### Data shown
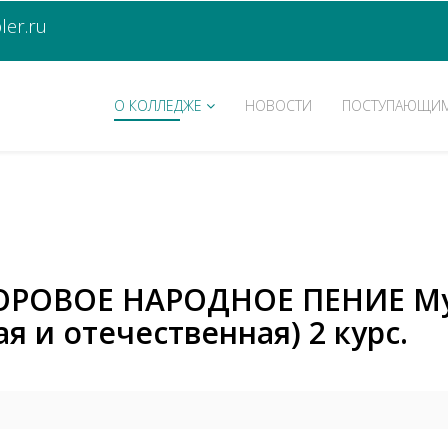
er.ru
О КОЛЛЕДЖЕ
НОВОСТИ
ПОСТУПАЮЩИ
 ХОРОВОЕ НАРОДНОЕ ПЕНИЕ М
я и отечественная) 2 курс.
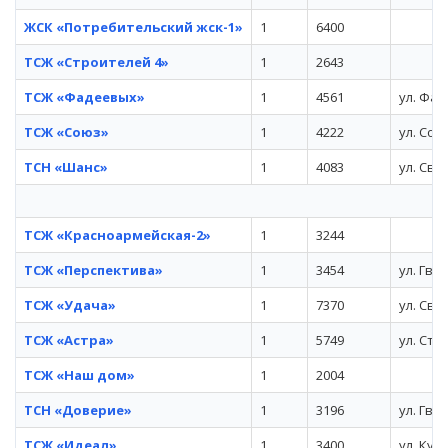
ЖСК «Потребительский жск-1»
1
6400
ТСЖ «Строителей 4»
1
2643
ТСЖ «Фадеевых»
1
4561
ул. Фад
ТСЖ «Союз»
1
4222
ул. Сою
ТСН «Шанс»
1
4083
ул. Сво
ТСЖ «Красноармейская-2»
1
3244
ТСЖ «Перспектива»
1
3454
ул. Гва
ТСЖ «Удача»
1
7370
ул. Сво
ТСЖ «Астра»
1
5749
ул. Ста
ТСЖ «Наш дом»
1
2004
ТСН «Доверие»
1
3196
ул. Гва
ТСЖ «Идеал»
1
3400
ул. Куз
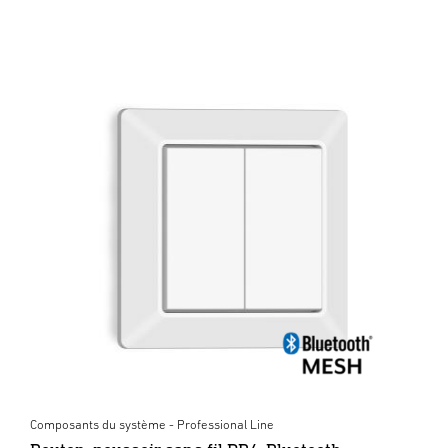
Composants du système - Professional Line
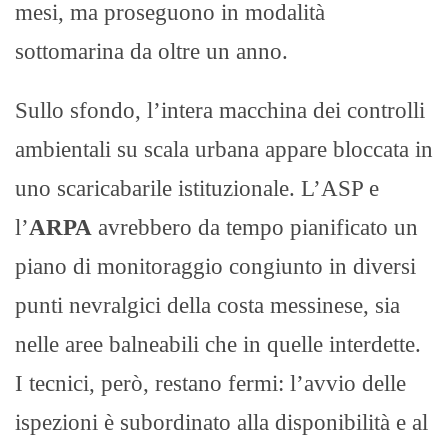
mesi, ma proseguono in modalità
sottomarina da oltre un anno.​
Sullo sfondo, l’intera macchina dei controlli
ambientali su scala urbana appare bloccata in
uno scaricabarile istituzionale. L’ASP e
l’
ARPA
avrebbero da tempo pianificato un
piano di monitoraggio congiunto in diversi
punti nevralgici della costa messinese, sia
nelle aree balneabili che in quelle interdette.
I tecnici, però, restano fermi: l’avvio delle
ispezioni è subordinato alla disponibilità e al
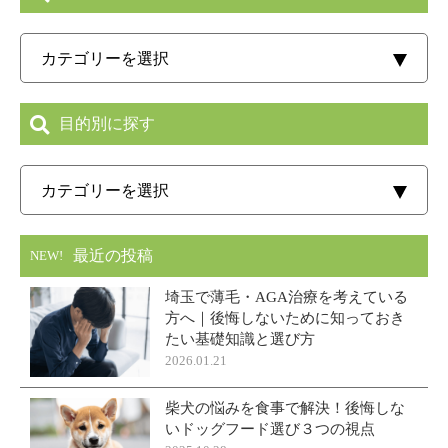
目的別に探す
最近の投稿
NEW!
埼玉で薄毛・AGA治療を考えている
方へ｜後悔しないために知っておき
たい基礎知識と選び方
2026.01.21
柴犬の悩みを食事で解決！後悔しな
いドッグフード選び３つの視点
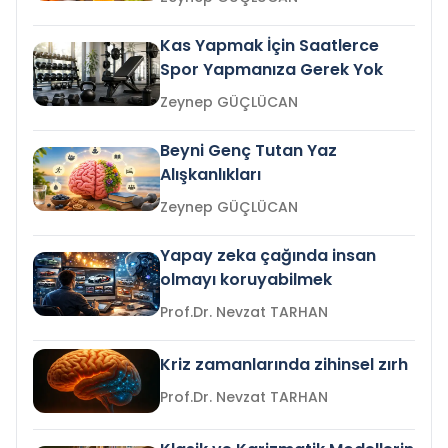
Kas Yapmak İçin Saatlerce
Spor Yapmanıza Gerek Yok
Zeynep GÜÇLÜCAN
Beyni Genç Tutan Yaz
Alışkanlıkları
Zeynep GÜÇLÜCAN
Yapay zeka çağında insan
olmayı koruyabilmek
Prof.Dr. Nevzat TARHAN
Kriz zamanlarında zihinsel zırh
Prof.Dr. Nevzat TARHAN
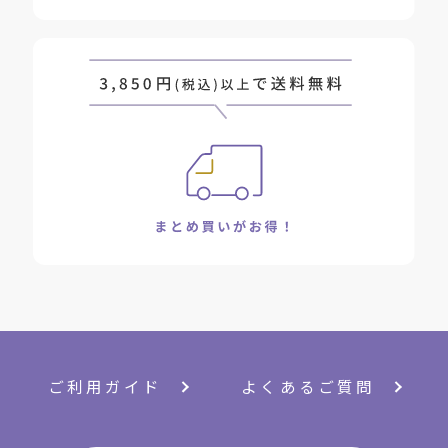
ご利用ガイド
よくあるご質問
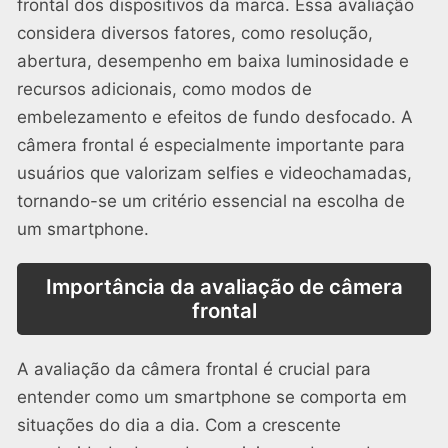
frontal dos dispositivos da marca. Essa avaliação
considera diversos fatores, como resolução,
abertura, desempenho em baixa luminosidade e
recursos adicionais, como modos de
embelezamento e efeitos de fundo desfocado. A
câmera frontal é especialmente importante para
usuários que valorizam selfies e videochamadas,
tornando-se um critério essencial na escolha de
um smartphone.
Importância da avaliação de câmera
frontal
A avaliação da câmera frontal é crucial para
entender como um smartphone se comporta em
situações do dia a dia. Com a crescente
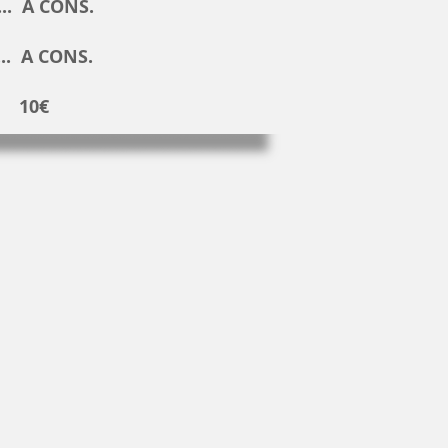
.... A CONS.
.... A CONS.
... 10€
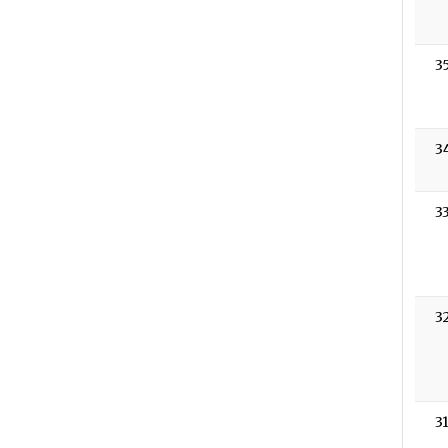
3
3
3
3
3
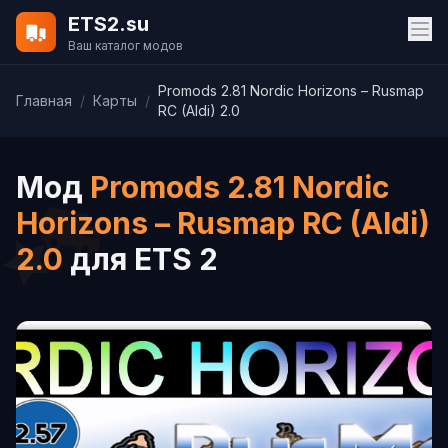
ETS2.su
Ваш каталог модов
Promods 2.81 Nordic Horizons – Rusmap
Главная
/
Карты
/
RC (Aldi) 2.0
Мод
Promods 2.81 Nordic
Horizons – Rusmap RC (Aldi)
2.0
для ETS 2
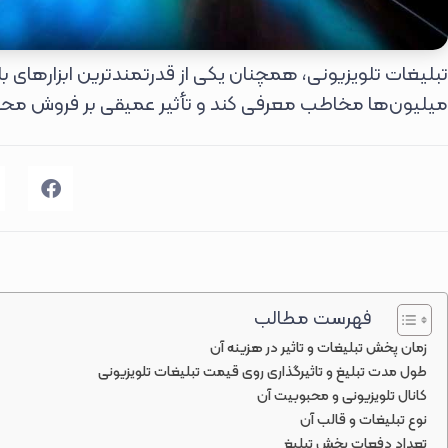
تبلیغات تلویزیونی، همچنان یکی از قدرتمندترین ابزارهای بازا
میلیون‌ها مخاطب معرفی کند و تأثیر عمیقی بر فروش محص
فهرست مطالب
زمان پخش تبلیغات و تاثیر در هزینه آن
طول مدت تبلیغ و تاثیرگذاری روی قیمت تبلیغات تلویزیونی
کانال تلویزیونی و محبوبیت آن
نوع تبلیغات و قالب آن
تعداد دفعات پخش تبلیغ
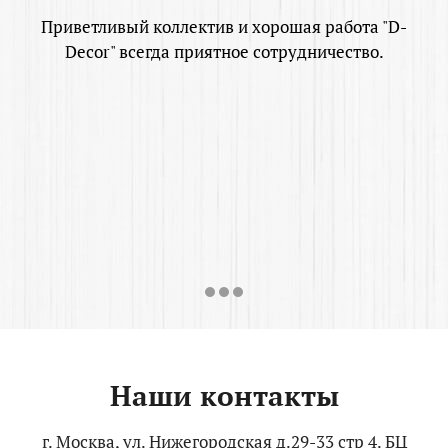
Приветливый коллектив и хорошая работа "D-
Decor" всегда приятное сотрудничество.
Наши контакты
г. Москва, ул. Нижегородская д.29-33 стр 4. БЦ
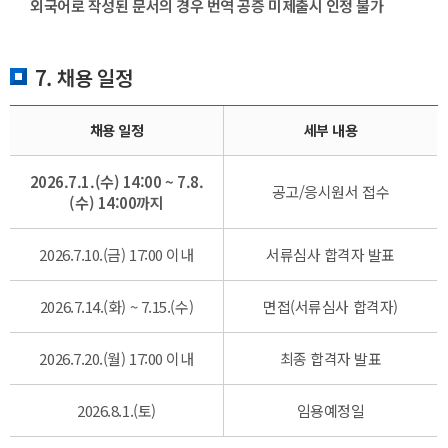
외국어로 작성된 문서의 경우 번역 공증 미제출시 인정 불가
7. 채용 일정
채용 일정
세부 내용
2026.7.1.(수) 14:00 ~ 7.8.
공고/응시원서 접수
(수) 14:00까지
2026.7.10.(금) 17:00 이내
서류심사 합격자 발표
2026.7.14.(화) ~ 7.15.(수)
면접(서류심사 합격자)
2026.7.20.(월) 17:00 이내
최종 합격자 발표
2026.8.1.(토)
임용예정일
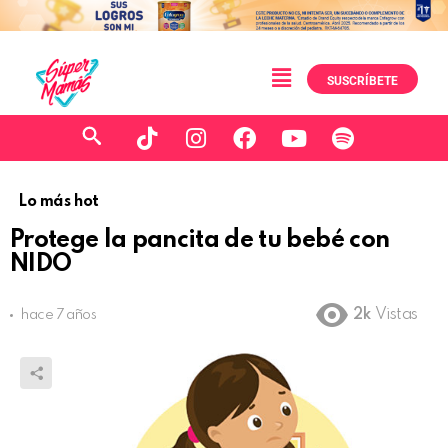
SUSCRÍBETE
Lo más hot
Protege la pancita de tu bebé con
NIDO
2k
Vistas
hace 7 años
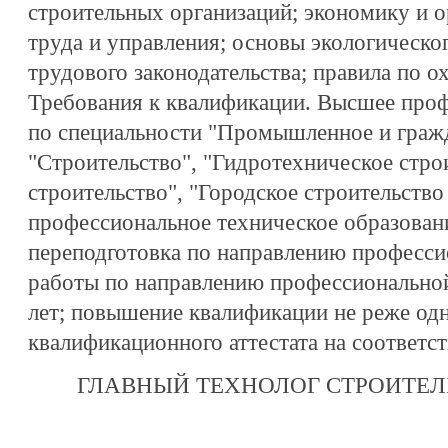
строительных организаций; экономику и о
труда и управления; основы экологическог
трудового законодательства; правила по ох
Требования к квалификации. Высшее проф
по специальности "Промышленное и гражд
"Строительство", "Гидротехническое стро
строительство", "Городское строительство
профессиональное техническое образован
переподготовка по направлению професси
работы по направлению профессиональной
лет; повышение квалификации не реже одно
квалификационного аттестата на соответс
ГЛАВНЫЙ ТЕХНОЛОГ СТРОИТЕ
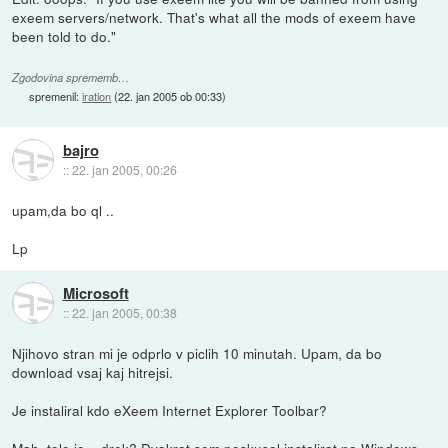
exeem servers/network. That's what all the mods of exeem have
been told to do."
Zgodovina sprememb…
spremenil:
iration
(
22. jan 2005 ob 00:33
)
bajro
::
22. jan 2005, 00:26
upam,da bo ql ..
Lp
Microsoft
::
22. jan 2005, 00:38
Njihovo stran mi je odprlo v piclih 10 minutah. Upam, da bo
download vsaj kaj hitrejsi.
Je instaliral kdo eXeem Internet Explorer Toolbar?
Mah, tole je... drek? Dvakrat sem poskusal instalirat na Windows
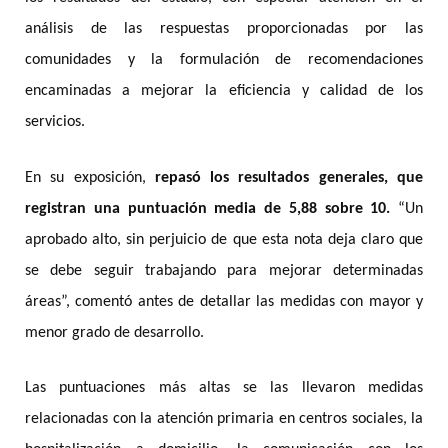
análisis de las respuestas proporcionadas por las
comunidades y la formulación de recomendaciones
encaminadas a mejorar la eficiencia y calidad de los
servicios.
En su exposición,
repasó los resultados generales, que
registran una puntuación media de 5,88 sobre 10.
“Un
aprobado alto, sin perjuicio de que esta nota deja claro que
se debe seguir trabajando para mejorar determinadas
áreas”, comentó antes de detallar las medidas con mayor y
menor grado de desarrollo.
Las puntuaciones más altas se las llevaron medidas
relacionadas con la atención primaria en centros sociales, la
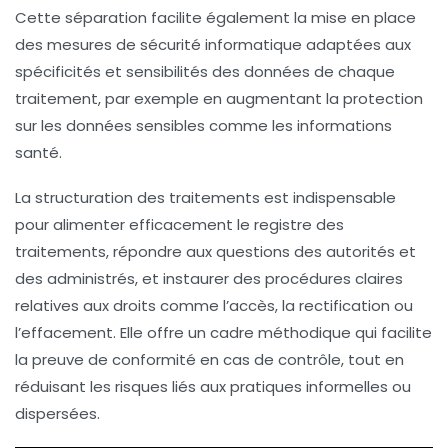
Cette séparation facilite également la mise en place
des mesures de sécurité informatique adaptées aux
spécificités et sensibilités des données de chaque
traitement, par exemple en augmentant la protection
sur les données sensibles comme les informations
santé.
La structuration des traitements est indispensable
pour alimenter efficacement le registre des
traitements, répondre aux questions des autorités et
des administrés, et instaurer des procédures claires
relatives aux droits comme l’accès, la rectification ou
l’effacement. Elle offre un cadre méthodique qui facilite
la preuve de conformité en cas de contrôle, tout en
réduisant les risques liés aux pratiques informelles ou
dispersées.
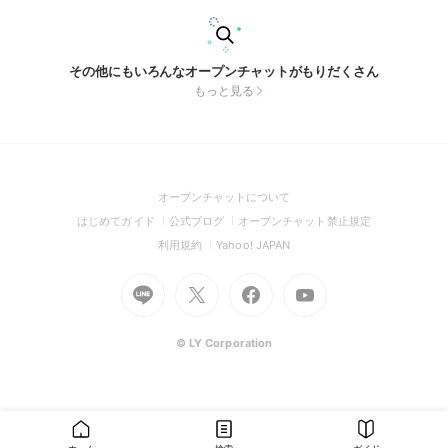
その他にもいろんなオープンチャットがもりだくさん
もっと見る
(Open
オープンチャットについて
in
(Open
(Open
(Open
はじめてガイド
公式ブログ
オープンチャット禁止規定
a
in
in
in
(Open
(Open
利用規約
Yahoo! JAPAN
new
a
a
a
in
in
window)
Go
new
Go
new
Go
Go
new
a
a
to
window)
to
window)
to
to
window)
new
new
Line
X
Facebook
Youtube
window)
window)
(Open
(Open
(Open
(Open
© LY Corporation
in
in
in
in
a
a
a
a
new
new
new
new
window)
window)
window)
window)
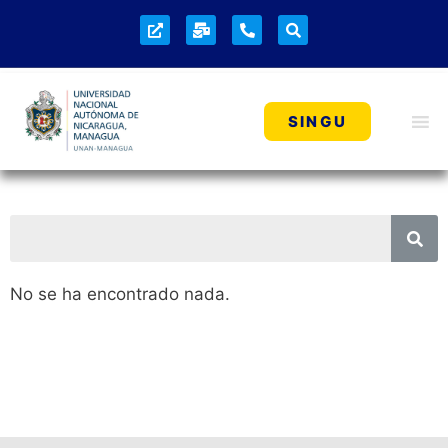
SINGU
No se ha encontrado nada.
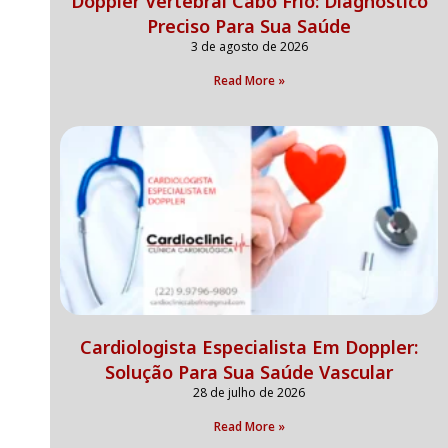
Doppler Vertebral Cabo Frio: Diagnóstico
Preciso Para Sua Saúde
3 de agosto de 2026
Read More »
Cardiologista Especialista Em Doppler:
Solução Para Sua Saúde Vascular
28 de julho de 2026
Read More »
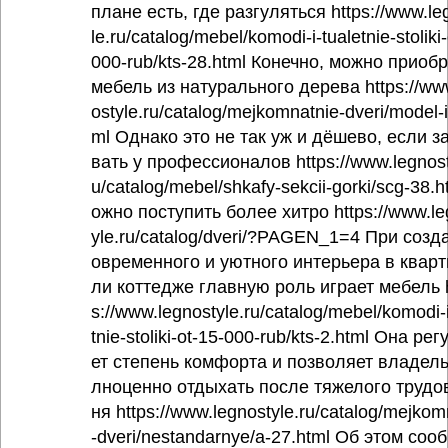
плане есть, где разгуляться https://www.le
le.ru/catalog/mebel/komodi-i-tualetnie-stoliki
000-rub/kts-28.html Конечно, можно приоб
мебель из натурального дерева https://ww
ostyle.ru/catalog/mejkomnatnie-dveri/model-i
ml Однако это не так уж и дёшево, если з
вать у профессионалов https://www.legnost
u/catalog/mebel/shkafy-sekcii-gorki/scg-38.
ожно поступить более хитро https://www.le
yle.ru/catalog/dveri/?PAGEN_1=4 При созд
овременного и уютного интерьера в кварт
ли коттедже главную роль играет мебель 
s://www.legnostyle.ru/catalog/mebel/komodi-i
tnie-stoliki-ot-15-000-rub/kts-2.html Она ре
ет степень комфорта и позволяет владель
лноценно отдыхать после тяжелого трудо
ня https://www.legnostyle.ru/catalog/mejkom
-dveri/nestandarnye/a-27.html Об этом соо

### Directions
In the material above, how many lines have the word "Nordic"? Give that number and nothing else.

### Your response
2